Fondée par la loi 2013/001 du 2 Janvier 2013, la Zone Franche de Nouadhibou (ZFN) traîne comme un énorme boulet, depuis près de huit ans, des « prérogatives régaliennes » qui plombent l’efficacité de son action, au regard de son objet originel et de sa vocation naturelle : marquer une volonté politique d’accélération de l’investissement et des échanges.
Et ce ne sont pas les (inévitables ?) « querelles » entre l’institution, les autorités centrales en charge de l’administration territoriale et les divers services déconcentrés de l’État qui arrangent les choses.
L’option du gouvernement est désormais de mettre sur pied une commission chargée de réviser la loi de Janvier2013 avec l’objectif d’alléger l’institution de certaines attributions.
« Limiter les avantages aux seules entreprises qui ont un impact mesurable, réduire la surface géographique de la zone franche, ainsi que son système de gouvernance, avec une prise en compte de la gestion de la transition » : telle est la principale recommandation d’une communication présentée par les ministres des Affaires économiques et de la promotion des secteurs productifs, Ousmane Mamoudou Kane ; de la Pêche et de l’économie maritime, Abdel Aziz Dahi ; de l’Habitat, de l’urbanisme et de l’aménagement du territoire, Khadija Cheikh Bouka ; et le Secrétariat Général du gouvernement, Amadou Tijane Thiam ; à l’occasion de la réunion hebdomadaire du gouvernement du 1er Octobre 2020.
Cette communication s’appuie notamment sur une mission effectuée à Nouadhibou, les 18 et 19 Septembre, par ces responsables gouvernementaux.
Dans la perspective d’une véritable mue pour recentrer la ZFN sur l’essentiel, la communication présentée au gouvernement préconise « la plus rapide réalisation possible de certaines infrastructures sur le modèle des contrats de Partenariat Public/Privé(PPP), une garantie de la fourniture des services de base (eau, électricité, moyens de communication, notamment Internet), la construction d’un port en eau profonde et d’un aéroport, un système d’assainissement aux normes….

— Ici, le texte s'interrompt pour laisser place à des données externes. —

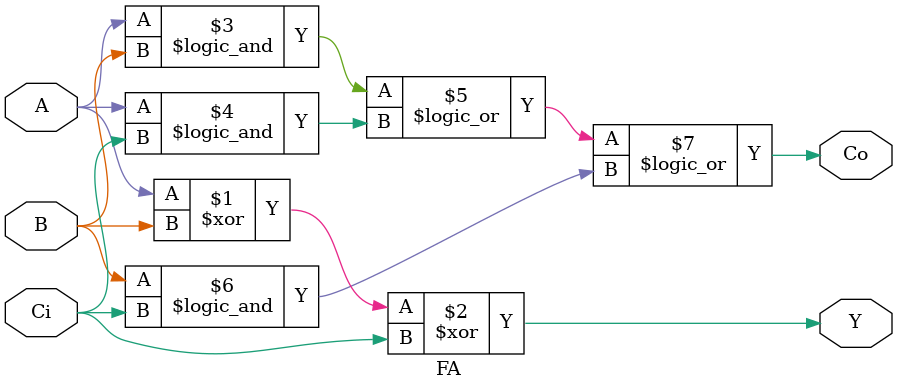
<source format=v>
`timescale 1ns / 1ps

module FA(A, B, Ci, Co, Y);

input A, B, Ci;
output Co, Y;

assign Y = A ^ B ^ Ci;
assign Co = (A&&B) || (A&&Ci) || (B&&Ci);

endmodule

</source>
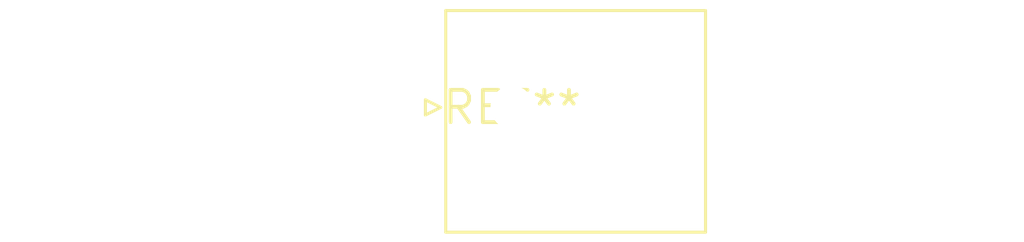
<source format=kicad_pcb>
(kicad_pcb (version 20240108) (generator pcbnew)

  (general
    (thickness 1.6)
  )

  (paper "A4")
  (layers
    (0 "F.Cu" signal)
    (31 "B.Cu" signal)
    (32 "B.Adhes" user "B.Adhesive")
    (33 "F.Adhes" user "F.Adhesive")
    (34 "B.Paste" user)
    (35 "F.Paste" user)
    (36 "B.SilkS" user "B.Silkscreen")
    (37 "F.SilkS" user "F.Silkscreen")
    (38 "B.Mask" user)
    (39 "F.Mask" user)
    (40 "Dwgs.User" user "User.Drawings")
    (41 "Cmts.User" user "User.Comments")
    (42 "Eco1.User" user "User.Eco1")
    (43 "Eco2.User" user "User.Eco2")
    (44 "Edge.Cuts" user)
    (45 "Margin" user)
    (46 "B.CrtYd" user "B.Courtyard")
    (47 "F.CrtYd" user "F.Courtyard")
    (48 "B.Fab" user)
    (49 "F.Fab" user)
    (50 "User.1" user)
    (51 "User.2" user)
    (52 "User.3" user)
    (53 "User.4" user)
    (54 "User.5" user)
    (55 "User.6" user)
    (56 "User.7" user)
    (57 "User.8" user)
    (58 "User.9" user)
  )

  (setup
    (pad_to_mask_clearance 0)
    (pcbplotparams
      (layerselection 0x00010fc_ffffffff)
      (plot_on_all_layers_selection 0x0000000_00000000)
      (disableapertmacros false)
      (usegerberextensions false)
      (usegerberattributes false)
      (usegerberadvancedattributes false)
      (creategerberjobfile false)
      (dashed_line_dash_ratio 12.000000)
      (dashed_line_gap_ratio 3.000000)
      (svgprecision 4)
      (plotframeref false)
      (viasonmask false)
      (mode 1)
      (useauxorigin false)
      (hpglpennumber 1)
      (hpglpenspeed 20)
      (hpglpendiameter 15.000000)
      (dxfpolygonmode false)
      (dxfimperialunits false)
      (dxfusepcbnewfont false)
      (psnegative false)
      (psa4output false)
      (plotreference false)
      (plotvalue false)
      (plotinvisibletext false)
      (sketchpadsonfab false)
      (subtractmaskfromsilk false)
      (outputformat 1)
      (mirror false)
      (drillshape 1)
      (scaleselection 1)
      (outputdirectory "")
    )
  )

  (net 0 "")

  (footprint "JST_NV_B02P-NV_1x02_P5.00mm_Vertical" (layer "F.Cu") (at 0 0))

)

</source>
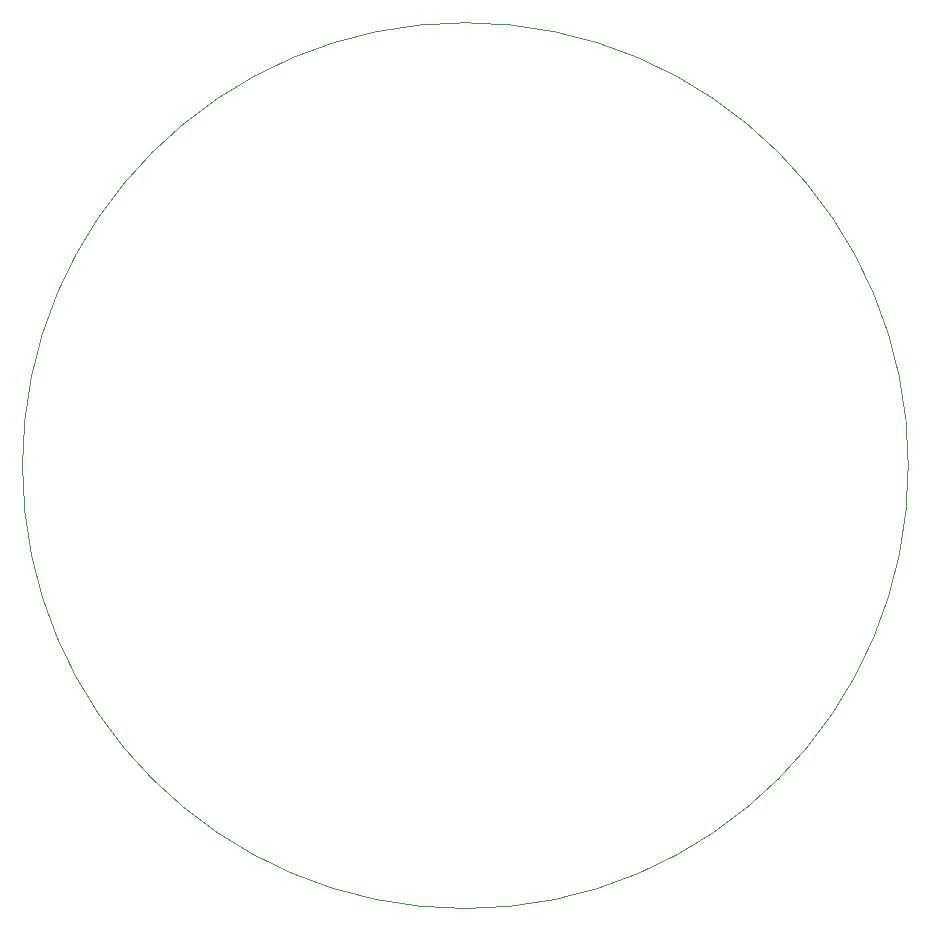
<source format=gbr>
%TF.GenerationSoftware,KiCad,Pcbnew,8.0.1-rc1*%
%TF.CreationDate,2024-04-17T17:45:35-07:00*%
%TF.ProjectId,Toolhead Board Breakout,546f6f6c-6865-4616-9420-426f61726420,rev?*%
%TF.SameCoordinates,Original*%
%TF.FileFunction,Profile,NP*%
%FSLAX46Y46*%
G04 Gerber Fmt 4.6, Leading zero omitted, Abs format (unit mm)*
G04 Created by KiCad (PCBNEW 8.0.1-rc1) date 2024-04-17 17:45:35*
%MOMM*%
%LPD*%
G01*
G04 APERTURE LIST*
%TA.AperFunction,Profile*%
%ADD10C,0.050000*%
%TD*%
G04 APERTURE END LIST*
D10*
X112500000Y-75000000D02*
G75*
G02*
X37500000Y-75000000I-37500000J0D01*
G01*
X37500000Y-75000000D02*
G75*
G02*
X112500000Y-75000000I37500000J0D01*
G01*
M02*

</source>
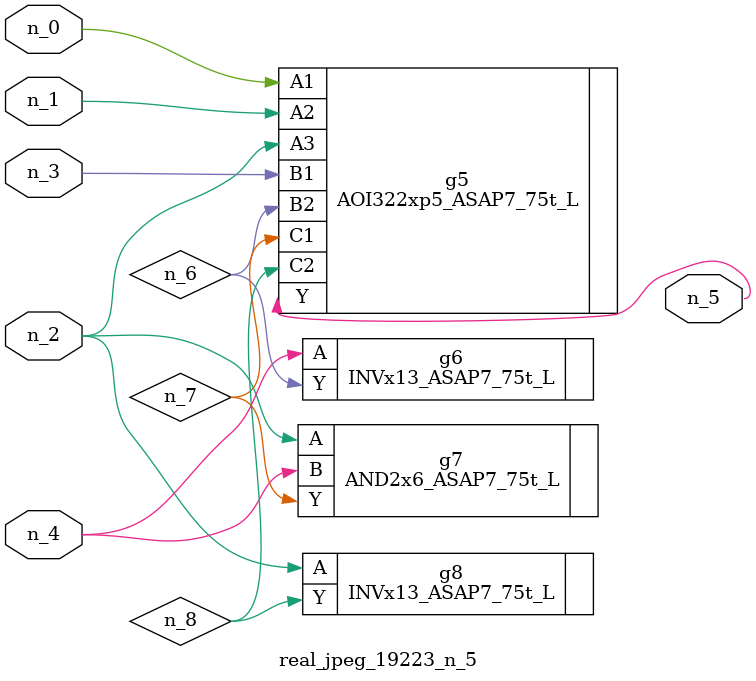
<source format=v>
module real_jpeg_19223_n_5 (n_4, n_0, n_1, n_2, n_3, n_5);

input n_4;
input n_0;
input n_1;
input n_2;
input n_3;

output n_5;

wire n_8;
wire n_6;
wire n_7;

AOI322xp5_ASAP7_75t_L g5 ( 
.A1(n_0),
.A2(n_1),
.A3(n_2),
.B1(n_3),
.B2(n_6),
.C1(n_7),
.C2(n_8),
.Y(n_5)
);

AND2x6_ASAP7_75t_L g7 ( 
.A(n_2),
.B(n_4),
.Y(n_7)
);

INVx13_ASAP7_75t_L g8 ( 
.A(n_2),
.Y(n_8)
);

INVx13_ASAP7_75t_L g6 ( 
.A(n_4),
.Y(n_6)
);


endmodule
</source>
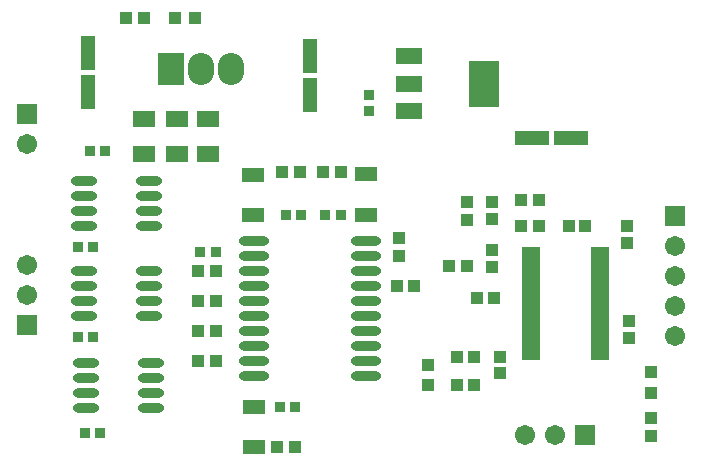
<source format=gts>
G04*
G04 #@! TF.GenerationSoftware,Altium Limited,Altium Designer,18.1.9 (240)*
G04*
G04 Layer_Color=8388736*
%FSLAX25Y25*%
%MOIN*%
G70*
G01*
G75*
%ADD34R,0.05131X0.11824*%
%ADD35R,0.11824X0.05131*%
%ADD36R,0.07497X0.05554*%
%ADD37O,0.08814X0.03060*%
%ADD38R,0.08674X0.05524*%
%ADD39R,0.09855X0.15761*%
%ADD40R,0.03800X0.03800*%
%ADD41R,0.03975X0.04202*%
%ADD42R,0.03950X0.03950*%
%ADD43R,0.07493X0.05131*%
%ADD44R,0.05918X0.01981*%
%ADD45R,0.04202X0.03975*%
%ADD46R,0.04343X0.03950*%
%ADD47R,0.03950X0.03950*%
%ADD48R,0.03950X0.04343*%
%ADD49R,0.03800X0.03800*%
%ADD50O,0.10091X0.03143*%
%ADD51C,0.06706*%
%ADD52R,0.06706X0.06706*%
%ADD53R,0.08674X0.10642*%
%ADD54O,0.08674X0.10642*%
%ADD55R,0.06706X0.06706*%
D34*
X334000Y376774D02*
D03*
Y389848D02*
D03*
X408000Y375774D02*
D03*
Y388848D02*
D03*
D35*
X481963Y361500D02*
D03*
X495037D02*
D03*
D36*
X363500Y356178D02*
D03*
Y367822D02*
D03*
X374000Y356178D02*
D03*
Y367822D02*
D03*
X352500Y356178D02*
D03*
Y367822D02*
D03*
D37*
X354293Y302000D02*
D03*
Y307000D02*
D03*
Y312000D02*
D03*
Y317000D02*
D03*
X332500Y302000D02*
D03*
Y307000D02*
D03*
Y312000D02*
D03*
Y317000D02*
D03*
X354397Y331941D02*
D03*
Y336941D02*
D03*
Y341941D02*
D03*
Y346941D02*
D03*
X332603Y331941D02*
D03*
Y336941D02*
D03*
Y341941D02*
D03*
Y346941D02*
D03*
X333103Y286500D02*
D03*
Y281500D02*
D03*
Y276500D02*
D03*
Y271500D02*
D03*
X354897Y286500D02*
D03*
Y281500D02*
D03*
Y276500D02*
D03*
Y271500D02*
D03*
D38*
X441000Y388555D02*
D03*
Y370445D02*
D03*
Y379500D02*
D03*
D39*
X466000D02*
D03*
D40*
X335618Y295000D02*
D03*
X330500D02*
D03*
X338059Y263000D02*
D03*
X332941D02*
D03*
X335618Y325000D02*
D03*
X330500D02*
D03*
X399941Y335807D02*
D03*
X405059D02*
D03*
X418118Y335824D02*
D03*
X413000D02*
D03*
X402965Y271693D02*
D03*
X397847D02*
D03*
X334500Y357000D02*
D03*
X339618D02*
D03*
X371313Y323468D02*
D03*
X376431D02*
D03*
D41*
X352500Y401500D02*
D03*
X346569D02*
D03*
X398500Y350000D02*
D03*
X404431D02*
D03*
X412187D02*
D03*
X418118D02*
D03*
X484206Y340559D02*
D03*
X478275D02*
D03*
X478275Y332059D02*
D03*
X484206D02*
D03*
X460206Y318549D02*
D03*
X454275D02*
D03*
X456775Y279000D02*
D03*
X462706D02*
D03*
X436781Y312000D02*
D03*
X442711D02*
D03*
X370500Y317017D02*
D03*
X376431D02*
D03*
X370500Y307017D02*
D03*
X376431D02*
D03*
X370500Y297017D02*
D03*
X376431D02*
D03*
X370500Y287017D02*
D03*
X376431D02*
D03*
X397035Y258307D02*
D03*
X402965D02*
D03*
X456775Y288500D02*
D03*
X462706D02*
D03*
D42*
X369700Y401500D02*
D03*
X363000D02*
D03*
D43*
X426622Y335824D02*
D03*
Y349210D02*
D03*
X389000Y335807D02*
D03*
Y349193D02*
D03*
X389378Y271693D02*
D03*
Y258307D02*
D03*
D44*
X504544Y323943D02*
D03*
Y321975D02*
D03*
Y320006D02*
D03*
Y318038D02*
D03*
Y316069D02*
D03*
Y314101D02*
D03*
Y312132D02*
D03*
Y310164D02*
D03*
Y308195D02*
D03*
Y306227D02*
D03*
Y304258D02*
D03*
Y302290D02*
D03*
Y300321D02*
D03*
Y298353D02*
D03*
X504549Y296389D02*
D03*
X504542Y294408D02*
D03*
Y292446D02*
D03*
X504545Y290474D02*
D03*
X504542Y288509D02*
D03*
X481706Y288506D02*
D03*
Y290475D02*
D03*
Y292443D02*
D03*
Y294412D02*
D03*
Y296380D02*
D03*
Y298349D02*
D03*
Y300317D02*
D03*
Y302286D02*
D03*
Y304254D02*
D03*
Y306223D02*
D03*
Y308191D02*
D03*
Y310160D02*
D03*
Y312128D02*
D03*
Y314097D02*
D03*
Y316065D02*
D03*
X481708Y318034D02*
D03*
X481706Y320000D02*
D03*
Y321971D02*
D03*
X481716Y323949D02*
D03*
D45*
X460206Y339931D02*
D03*
Y334000D02*
D03*
X521500Y261953D02*
D03*
Y267884D02*
D03*
X437500Y322017D02*
D03*
Y327948D02*
D03*
D46*
X468706Y334420D02*
D03*
Y339931D02*
D03*
Y323949D02*
D03*
Y318438D02*
D03*
X471206Y288500D02*
D03*
Y282989D02*
D03*
X514206Y300321D02*
D03*
Y294810D02*
D03*
X513500Y326478D02*
D03*
Y331989D02*
D03*
D47*
X521500Y276535D02*
D03*
Y283235D02*
D03*
X447206Y285700D02*
D03*
Y279000D02*
D03*
D48*
X463695Y308195D02*
D03*
X469206D02*
D03*
X499717Y331989D02*
D03*
X494206D02*
D03*
D49*
X427500Y370500D02*
D03*
Y375618D02*
D03*
D50*
X426622Y282017D02*
D03*
Y287017D02*
D03*
Y292017D02*
D03*
Y297017D02*
D03*
Y302017D02*
D03*
Y307017D02*
D03*
Y312017D02*
D03*
Y317017D02*
D03*
Y322017D02*
D03*
Y327017D02*
D03*
X389378Y282017D02*
D03*
Y287017D02*
D03*
Y292017D02*
D03*
Y297017D02*
D03*
Y302017D02*
D03*
Y307017D02*
D03*
Y312017D02*
D03*
Y317017D02*
D03*
Y322017D02*
D03*
Y327017D02*
D03*
D51*
X529500Y295500D02*
D03*
Y305500D02*
D03*
Y315500D02*
D03*
Y325500D02*
D03*
X489717Y262500D02*
D03*
X479717D02*
D03*
X313500Y359500D02*
D03*
Y309000D02*
D03*
Y319000D02*
D03*
D52*
X529500Y335500D02*
D03*
X313500Y369500D02*
D03*
Y299000D02*
D03*
D53*
X361500Y384500D02*
D03*
D54*
X381500D02*
D03*
X371500D02*
D03*
D55*
X499717Y262500D02*
D03*
M02*

</source>
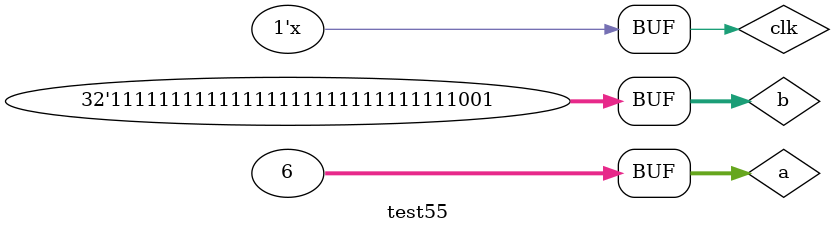
<source format=v>
`timescale 1ns / 1ps


module test55;

	// Inputs
	reg [31:0] a;
	reg [31:0] b;
	reg clk;

	// Outputs
	wire [63:0] res;

	// Instantiate the Unit Under Test (UUT)
	pipelined uut (
		.a(a), 
		.b(b), 
		.clk(clk), 
		.res(res)
	);

	initial begin
		// Initialize Inputs
		a = 6;
		b = -7;
		clk = 0;

		// Wait 100 ns for global reset to finish
		#100;
        
		// Add stimulus here

	end
	
	always #50 clk=~clk;
endmodule


</source>
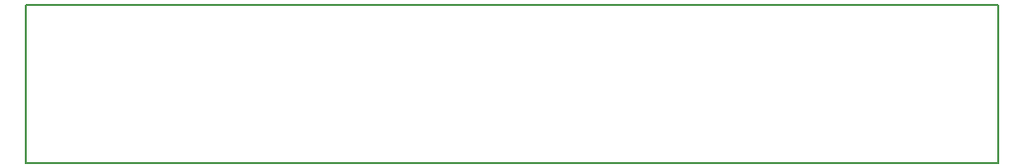
<source format=gbr>
%TF.GenerationSoftware,KiCad,Pcbnew,6.0.8-f2edbf62ab~116~ubuntu22.04.1*%
%TF.CreationDate,2022-10-15T18:03:24-07:00*%
%TF.ProjectId,syringe,73797269-6e67-4652-9e6b-696361645f70,rev?*%
%TF.SameCoordinates,Original*%
%TF.FileFunction,Profile,NP*%
%FSLAX46Y46*%
G04 Gerber Fmt 4.6, Leading zero omitted, Abs format (unit mm)*
G04 Created by KiCad (PCBNEW 6.0.8-f2edbf62ab~116~ubuntu22.04.1) date 2022-10-15 18:03:24*
%MOMM*%
%LPD*%
G01*
G04 APERTURE LIST*
%TA.AperFunction,Profile*%
%ADD10C,0.200000*%
%TD*%
G04 APERTURE END LIST*
D10*
X90000000Y-100000000D02*
X173000000Y-100000000D01*
X173000000Y-100000000D02*
X173000000Y-113500000D01*
X173000000Y-113500000D02*
X90000000Y-113500000D01*
X90000000Y-113500000D02*
X90000000Y-100000000D01*
M02*

</source>
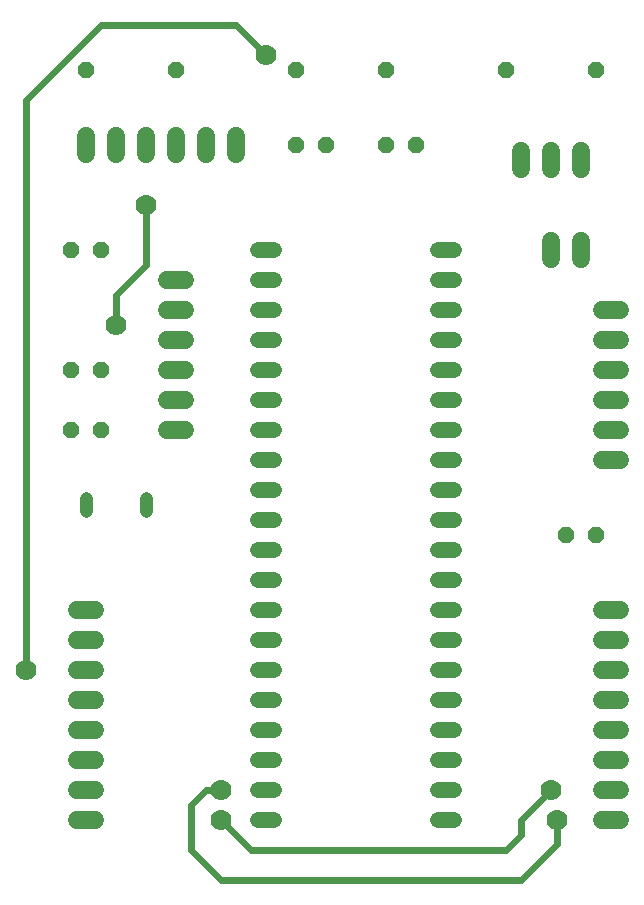
<source format=gbr>
G04 EAGLE Gerber RS-274X export*
G75*
%MOMM*%
%FSLAX34Y34*%
%LPD*%
%INTop Copper*%
%IPPOS*%
%AMOC8*
5,1,8,0,0,1.08239X$1,22.5*%
G01*
%ADD10P,1.429621X8X22.500000*%
%ADD11C,1.524000*%
%ADD12C,1.320800*%
%ADD13P,1.429621X8X202.500000*%
%ADD14C,1.117600*%
%ADD15C,1.778000*%
%ADD16C,0.609600*%


D10*
X88900Y495300D03*
X114300Y495300D03*
X88900Y444500D03*
X114300Y444500D03*
X355600Y685800D03*
X381000Y685800D03*
X279400Y685800D03*
X304800Y685800D03*
D11*
X469900Y680720D02*
X469900Y665480D01*
X495300Y665480D02*
X495300Y680720D01*
X520700Y680720D02*
X520700Y665480D01*
D12*
X260604Y596900D02*
X247396Y596900D01*
X247396Y571500D02*
X260604Y571500D01*
X260604Y546100D02*
X247396Y546100D01*
X247396Y520700D02*
X260604Y520700D01*
X260604Y495300D02*
X247396Y495300D01*
X247396Y469900D02*
X260604Y469900D01*
X260604Y444500D02*
X247396Y444500D01*
X247396Y419100D02*
X260604Y419100D01*
X260604Y393700D02*
X247396Y393700D01*
X247396Y368300D02*
X260604Y368300D01*
X260604Y342900D02*
X247396Y342900D01*
X247396Y317500D02*
X260604Y317500D01*
X260604Y292100D02*
X247396Y292100D01*
X247396Y266700D02*
X260604Y266700D01*
X260604Y241300D02*
X247396Y241300D01*
X247396Y215900D02*
X260604Y215900D01*
X260604Y190500D02*
X247396Y190500D01*
X247396Y165100D02*
X260604Y165100D01*
X260604Y139700D02*
X247396Y139700D01*
X247396Y114300D02*
X260604Y114300D01*
X399796Y114300D02*
X413004Y114300D01*
X413004Y139700D02*
X399796Y139700D01*
X399796Y165100D02*
X413004Y165100D01*
X413004Y190500D02*
X399796Y190500D01*
X399796Y215900D02*
X413004Y215900D01*
X413004Y241300D02*
X399796Y241300D01*
X399796Y266700D02*
X413004Y266700D01*
X413004Y292100D02*
X399796Y292100D01*
X399796Y317500D02*
X413004Y317500D01*
X413004Y342900D02*
X399796Y342900D01*
X399796Y368300D02*
X413004Y368300D01*
X413004Y393700D02*
X399796Y393700D01*
X399796Y419100D02*
X413004Y419100D01*
X413004Y444500D02*
X399796Y444500D01*
X399796Y469900D02*
X413004Y469900D01*
X413004Y495300D02*
X399796Y495300D01*
X399796Y520700D02*
X413004Y520700D01*
X413004Y546100D02*
X399796Y546100D01*
X399796Y571500D02*
X413004Y571500D01*
X413004Y596900D02*
X399796Y596900D01*
D11*
X538480Y419100D02*
X553720Y419100D01*
X553720Y444500D02*
X538480Y444500D01*
X538480Y469900D02*
X553720Y469900D01*
X553720Y495300D02*
X538480Y495300D01*
X538480Y520700D02*
X553720Y520700D01*
X553720Y546100D02*
X538480Y546100D01*
X538480Y114300D02*
X553720Y114300D01*
X553720Y139700D02*
X538480Y139700D01*
X538480Y165100D02*
X553720Y165100D01*
X553720Y190500D02*
X538480Y190500D01*
X538480Y215900D02*
X553720Y215900D01*
X553720Y241300D02*
X538480Y241300D01*
X538480Y266700D02*
X553720Y266700D01*
X553720Y292100D02*
X538480Y292100D01*
X109220Y292100D02*
X93980Y292100D01*
X93980Y266700D02*
X109220Y266700D01*
X109220Y241300D02*
X93980Y241300D01*
X93980Y215900D02*
X109220Y215900D01*
X109220Y190500D02*
X93980Y190500D01*
X93980Y165100D02*
X109220Y165100D01*
X109220Y139700D02*
X93980Y139700D01*
X93980Y114300D02*
X109220Y114300D01*
X101600Y678180D02*
X101600Y693420D01*
X127000Y693420D02*
X127000Y678180D01*
X152400Y678180D02*
X152400Y693420D01*
X177800Y693420D02*
X177800Y678180D01*
X203200Y678180D02*
X203200Y693420D01*
X228600Y693420D02*
X228600Y678180D01*
X495300Y604520D02*
X495300Y589280D01*
X520700Y589280D02*
X520700Y604520D01*
X185420Y571500D02*
X170180Y571500D01*
X170180Y546100D02*
X185420Y546100D01*
X185420Y520700D02*
X170180Y520700D01*
X170180Y495300D02*
X185420Y495300D01*
X185420Y469900D02*
X170180Y469900D01*
X170180Y444500D02*
X185420Y444500D01*
D13*
X114300Y596900D03*
X88900Y596900D03*
X533400Y355600D03*
X508000Y355600D03*
D14*
X101600Y375412D02*
X101600Y386588D01*
X152400Y386588D02*
X152400Y375412D01*
D13*
X177800Y749300D03*
X101600Y749300D03*
X355600Y749300D03*
X279400Y749300D03*
X533400Y749300D03*
X457200Y749300D03*
D15*
X215900Y139700D03*
D16*
X203200Y139700D01*
X190500Y127000D01*
X190500Y88900D01*
X215900Y63500D01*
X469900Y63500D01*
X500634Y94234D01*
X500634Y114300D01*
D15*
X500634Y114300D03*
X215900Y114300D03*
D16*
X241300Y88900D01*
X457200Y88900D01*
X469900Y101600D01*
X469900Y114196D01*
X495352Y139648D01*
D15*
X495352Y139648D03*
X50800Y241300D03*
D16*
X50800Y723900D01*
X114300Y787400D01*
X228704Y787400D02*
X254052Y762052D01*
D15*
X254052Y762052D03*
D16*
X228704Y787400D02*
X114300Y787400D01*
D15*
X127000Y533400D03*
D16*
X127000Y558800D01*
X152452Y584252D02*
X152452Y635052D01*
D15*
X152452Y635052D03*
D16*
X152452Y584252D02*
X127000Y558800D01*
M02*

</source>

Et, dans le même élan, « une formation et une professionnalisation des ressources humaines, en vue d’obtenir une main d’œuvre qualifiée », le tout adossé à une « revue du régime de la fiscalité de la pêche, par l’application de la Stratégie Nationale de Développement durable et inclusif de la pêche maritime ».
Décollage raté
La Zone Franche de Nouadhibou (ZFN) fut fondée avec les objectifs suivants : « attirer l’investissement, encourager le développement du secteur privé, développer les infrastructures dans la région de Nouadhibou ;promouvoir le développement de la capitale économique pour en faire un pôle de compétitivité et un hub régional de classe internationale ;produire de nouveaux emplois et améliorer les compétences professionnelles ;impulser le développement économique et social du pays ». Mais la mission ministérielle a constaté « une absence des conditions nécessaires à la réalisation des objectifs assignés à la ZFN ».
L’institution a été dévoyée, galvaudée et extravertie, au point de se muer en outil « d’expropriation, morcellement et vente aux enchères publiques de terrains ou espaces appartenant à l’État.
En 2016 par exemple, l’Autorité de la Zone Franche a vendu à des privés six cents lots situés dans la « zone des cabanons », pour un total de huit milliards MRU ». Des objectifs initiaux donc totalement vampirisés par la boulimie foncière des tenants du pouvoir.
Par ailleurs, « le régime fiscal et douanier accordé par la zone franche est venu se superposer aux autres régimes dérogatoires au niveau de Nouadhibou : régime commun, régime SNIM, régime PolyHondong, régime Points francs, régime Code Pêche, régime des hydrocarbures et régime des Codes des Investissements ».
La ZFN n’a manifestement pas répondu aux immenses attentes des autorités, des investisseurs et des populations. Mais il faut tout de même noter que depuis la fondation de l’institution, «452 entreprises ont été agréées. Parmi celles-ci, 294 sont toujours en activité, 130 en cours d’installation et 28 ont changé de régime ».
Cité portuaire et minière, capitale économique de la Mauritanie, Nouadhibou est située au point de rencontre entre l’Afrique de l’Ouest et le Maghreb, à la croisée des voies terrestres et maritimes vers l’Europe et les Amériques.
Une position géostratégique de la plus haute importance, qui en fait un site idéal pour une zone franche. Un potentiel dont l’exploitation rationnelle exige une rupture totale avec la culture de la gouvernance tribale et de la médiocrité.